━━━━━ Source data ━━━━━

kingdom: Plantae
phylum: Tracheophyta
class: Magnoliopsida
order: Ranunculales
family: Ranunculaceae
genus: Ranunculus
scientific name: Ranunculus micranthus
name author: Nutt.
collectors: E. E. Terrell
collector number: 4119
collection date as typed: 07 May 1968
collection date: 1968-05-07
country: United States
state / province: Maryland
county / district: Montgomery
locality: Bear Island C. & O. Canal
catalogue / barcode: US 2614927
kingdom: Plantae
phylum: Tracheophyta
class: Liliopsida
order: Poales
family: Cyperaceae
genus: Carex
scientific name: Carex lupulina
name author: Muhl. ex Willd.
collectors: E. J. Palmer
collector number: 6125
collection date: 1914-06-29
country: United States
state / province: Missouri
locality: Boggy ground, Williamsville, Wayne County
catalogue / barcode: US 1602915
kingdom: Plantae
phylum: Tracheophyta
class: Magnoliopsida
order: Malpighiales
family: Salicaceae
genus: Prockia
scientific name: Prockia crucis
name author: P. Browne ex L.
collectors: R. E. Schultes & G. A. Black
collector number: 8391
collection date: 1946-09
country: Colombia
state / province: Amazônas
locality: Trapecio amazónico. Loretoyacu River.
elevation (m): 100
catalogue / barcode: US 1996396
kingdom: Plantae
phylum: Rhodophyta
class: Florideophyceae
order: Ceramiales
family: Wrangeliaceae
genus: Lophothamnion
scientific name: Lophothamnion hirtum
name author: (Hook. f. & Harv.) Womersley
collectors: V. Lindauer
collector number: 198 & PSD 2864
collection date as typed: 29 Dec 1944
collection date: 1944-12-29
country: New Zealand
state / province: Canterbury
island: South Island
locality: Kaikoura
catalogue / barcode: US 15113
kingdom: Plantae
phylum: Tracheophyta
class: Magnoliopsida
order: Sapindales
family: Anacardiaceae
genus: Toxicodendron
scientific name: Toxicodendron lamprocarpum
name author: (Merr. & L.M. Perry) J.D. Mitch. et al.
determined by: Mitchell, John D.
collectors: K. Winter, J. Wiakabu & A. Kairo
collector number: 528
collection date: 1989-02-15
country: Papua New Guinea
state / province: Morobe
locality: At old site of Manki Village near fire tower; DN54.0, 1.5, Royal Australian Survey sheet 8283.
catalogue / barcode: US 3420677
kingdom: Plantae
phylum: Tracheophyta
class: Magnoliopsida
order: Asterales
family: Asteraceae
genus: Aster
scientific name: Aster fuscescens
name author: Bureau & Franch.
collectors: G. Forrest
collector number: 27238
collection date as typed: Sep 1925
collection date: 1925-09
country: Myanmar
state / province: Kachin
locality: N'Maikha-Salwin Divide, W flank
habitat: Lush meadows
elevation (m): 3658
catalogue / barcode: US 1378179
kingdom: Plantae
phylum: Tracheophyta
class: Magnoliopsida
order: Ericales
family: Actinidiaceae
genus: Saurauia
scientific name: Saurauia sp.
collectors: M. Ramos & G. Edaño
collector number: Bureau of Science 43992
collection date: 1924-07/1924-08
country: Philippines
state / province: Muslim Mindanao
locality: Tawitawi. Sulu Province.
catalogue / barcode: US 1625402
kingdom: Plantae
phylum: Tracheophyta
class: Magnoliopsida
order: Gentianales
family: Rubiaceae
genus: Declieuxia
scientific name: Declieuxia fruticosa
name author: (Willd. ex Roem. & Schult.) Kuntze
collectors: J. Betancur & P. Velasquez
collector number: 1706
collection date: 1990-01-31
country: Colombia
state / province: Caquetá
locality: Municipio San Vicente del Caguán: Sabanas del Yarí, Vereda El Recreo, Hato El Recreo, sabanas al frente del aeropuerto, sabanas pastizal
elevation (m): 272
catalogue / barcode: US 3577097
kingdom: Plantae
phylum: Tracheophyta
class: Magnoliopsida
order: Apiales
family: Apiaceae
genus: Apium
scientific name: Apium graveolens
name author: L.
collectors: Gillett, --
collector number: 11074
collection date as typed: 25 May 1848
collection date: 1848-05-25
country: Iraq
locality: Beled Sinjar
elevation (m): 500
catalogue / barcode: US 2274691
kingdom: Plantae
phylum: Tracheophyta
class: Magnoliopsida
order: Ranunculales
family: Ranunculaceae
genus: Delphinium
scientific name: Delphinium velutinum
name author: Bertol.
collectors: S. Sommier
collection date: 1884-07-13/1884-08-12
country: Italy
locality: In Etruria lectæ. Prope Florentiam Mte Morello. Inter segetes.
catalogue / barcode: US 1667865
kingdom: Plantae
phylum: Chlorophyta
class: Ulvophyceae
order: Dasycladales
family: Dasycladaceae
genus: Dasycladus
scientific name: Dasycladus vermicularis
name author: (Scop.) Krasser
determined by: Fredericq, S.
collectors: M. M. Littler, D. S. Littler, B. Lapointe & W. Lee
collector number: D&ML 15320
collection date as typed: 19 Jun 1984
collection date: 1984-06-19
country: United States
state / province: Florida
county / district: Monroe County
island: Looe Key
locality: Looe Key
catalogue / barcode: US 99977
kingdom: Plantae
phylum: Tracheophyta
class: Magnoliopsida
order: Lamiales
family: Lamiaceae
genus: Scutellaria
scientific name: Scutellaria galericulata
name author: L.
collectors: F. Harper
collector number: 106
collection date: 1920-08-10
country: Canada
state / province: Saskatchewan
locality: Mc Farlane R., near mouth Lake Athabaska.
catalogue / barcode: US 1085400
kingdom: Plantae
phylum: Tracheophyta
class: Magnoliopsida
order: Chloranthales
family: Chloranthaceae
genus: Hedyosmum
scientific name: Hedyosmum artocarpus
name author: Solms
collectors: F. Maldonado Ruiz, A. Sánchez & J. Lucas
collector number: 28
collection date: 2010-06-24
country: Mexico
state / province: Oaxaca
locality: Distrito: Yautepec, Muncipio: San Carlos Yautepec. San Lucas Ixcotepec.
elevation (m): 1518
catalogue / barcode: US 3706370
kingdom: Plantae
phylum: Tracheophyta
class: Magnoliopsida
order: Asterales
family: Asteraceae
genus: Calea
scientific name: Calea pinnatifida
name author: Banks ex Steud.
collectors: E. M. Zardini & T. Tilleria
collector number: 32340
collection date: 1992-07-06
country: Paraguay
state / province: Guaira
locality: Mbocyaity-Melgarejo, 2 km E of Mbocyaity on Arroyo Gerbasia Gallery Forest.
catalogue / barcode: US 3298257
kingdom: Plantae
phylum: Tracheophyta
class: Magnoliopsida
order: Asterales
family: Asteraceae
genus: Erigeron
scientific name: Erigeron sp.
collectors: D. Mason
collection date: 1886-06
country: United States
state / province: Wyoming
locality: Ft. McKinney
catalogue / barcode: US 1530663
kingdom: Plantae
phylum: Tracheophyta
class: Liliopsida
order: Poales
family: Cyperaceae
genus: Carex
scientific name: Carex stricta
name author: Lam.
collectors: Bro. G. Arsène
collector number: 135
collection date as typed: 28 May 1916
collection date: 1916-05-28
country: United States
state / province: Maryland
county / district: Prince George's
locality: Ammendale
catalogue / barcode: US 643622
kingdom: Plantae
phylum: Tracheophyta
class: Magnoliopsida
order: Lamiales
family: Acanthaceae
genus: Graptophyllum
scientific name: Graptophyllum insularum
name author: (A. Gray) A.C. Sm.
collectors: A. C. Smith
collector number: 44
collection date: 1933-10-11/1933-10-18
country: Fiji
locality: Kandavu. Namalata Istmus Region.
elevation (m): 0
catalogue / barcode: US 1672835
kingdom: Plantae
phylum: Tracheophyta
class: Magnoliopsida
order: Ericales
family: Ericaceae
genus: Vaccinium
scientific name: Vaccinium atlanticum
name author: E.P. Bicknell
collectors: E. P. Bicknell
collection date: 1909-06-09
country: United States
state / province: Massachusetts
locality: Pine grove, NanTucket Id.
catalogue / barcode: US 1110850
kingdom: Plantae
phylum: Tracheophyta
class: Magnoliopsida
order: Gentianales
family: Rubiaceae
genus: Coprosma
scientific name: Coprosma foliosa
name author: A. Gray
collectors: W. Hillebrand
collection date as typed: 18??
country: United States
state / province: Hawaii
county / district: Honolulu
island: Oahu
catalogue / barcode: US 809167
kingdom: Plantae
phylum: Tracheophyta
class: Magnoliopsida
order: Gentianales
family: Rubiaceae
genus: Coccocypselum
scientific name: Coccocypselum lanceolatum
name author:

━━━━━

*Request*
Copy out word for word every line from the one containing "country: Myanmar" through the one containing "elevation (m): 500", including both of those lines.

*Complete answer*
country: Myanmar
state / province: Kachin
locality: N'Maikha-Salwin Divide, W flank
habitat: Lush meadows
elevation (m): 3658
catalogue / barcode: US 1378179
kingdom: Plantae
phylum: Tracheophyta
class: Magnoliopsida
order: Ericales
family: Actinidiaceae
genus: Saurauia
scientific name: Saurauia sp.
collectors: M. Ramos & G. Edaño
collector number: Bureau of Science 43992
collection date: 1924-07/1924-08
country: Philippines
state / province: Muslim Mindanao
locality: Tawitawi. Sulu Province.
catalogue / barcode: US 1625402
kingdom: Plantae
phylum: Tracheophyta
class: Magnoliopsida
order: Gentianales
family: Rubiaceae
genus: Declieuxia
scientific name: Declieuxia fruticosa
name author: (Willd. ex Roem. & Schult.) Kuntze
collectors: J. Betancur & P. Velasquez
collector number: 1706
collection date: 1990-01-31
country: Colombia
state / province: Caquetá
locality: Municipio San Vicente del Caguán: Sabanas del Yarí, Vereda El Recreo, Hato El Recreo, sabanas al frente del aeropuerto, sabanas pastizal
elevation (m): 272
catalogue / barcode: US 3577097
kingdom: Plantae
phylum: Tracheophyta
class: Magnoliopsida
order: Apiales
family: Apiaceae
genus: Apium
scientific name: Apium graveolens
name author: L.
collectors: Gillett, --
collector number: 11074
collection date as typed: 25 May 1848
collection date: 1848-05-25
country: Iraq
locality: Beled Sinjar
elevation (m): 500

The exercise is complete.